Use the Authentication page to configure password, sign-on, and group password policies. For mobile and wifi policies, navigate to the Devices menu. Some of these options are not visible if they are not enabled for your org.
Policies are the first line of defense in keeping an organization secure. Okta policies allow control of various elements of security, including end-user passwords, the authentication challenges a user receives, the devices they can use, and the places they use them from. A policy can be based on a variety of factors, such as location, group definitions, and authentication type.
Note: If this feature is not enabled for your org, basic password management settings are located in here. For more information, see Configuring an Organization-wide Password Policy.
Group password policies allow you to define password policies and associated rules to enforce password settings on the group and authentication-provider level. You can create multiple policies with more or less restrictive rules and apply them to different groups. Use policies to enforce the use of strong passwords to better protect your organization's assets. Password policies apply only to Okta-managed users; passwords for Active Directory and LDAP-mastered users are managed by their directory service.

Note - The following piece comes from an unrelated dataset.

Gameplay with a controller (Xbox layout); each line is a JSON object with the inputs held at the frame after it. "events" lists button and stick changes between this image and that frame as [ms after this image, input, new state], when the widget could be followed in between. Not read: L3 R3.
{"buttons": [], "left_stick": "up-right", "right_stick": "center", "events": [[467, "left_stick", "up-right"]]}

When provisioning is enabled, some applications, such as Microsoft Office 365 and Google G Suite, check an Okta password policy when provisioning a user to ensure that the Okta policy meets the application's password requirements. It is sometimes possible for a user's Okta password to meet these requirements while the password policy itself does not, which results in an error during the provisioning attempt. This also applies to possible password policy gaps between Active Directory or LDAP and Okta. If you observe provisioning errors after configuring or editing an Okta password policy, ensure that it meets the application's requirements, typically, eight characters with an upper and lower case character and either a symbol or number.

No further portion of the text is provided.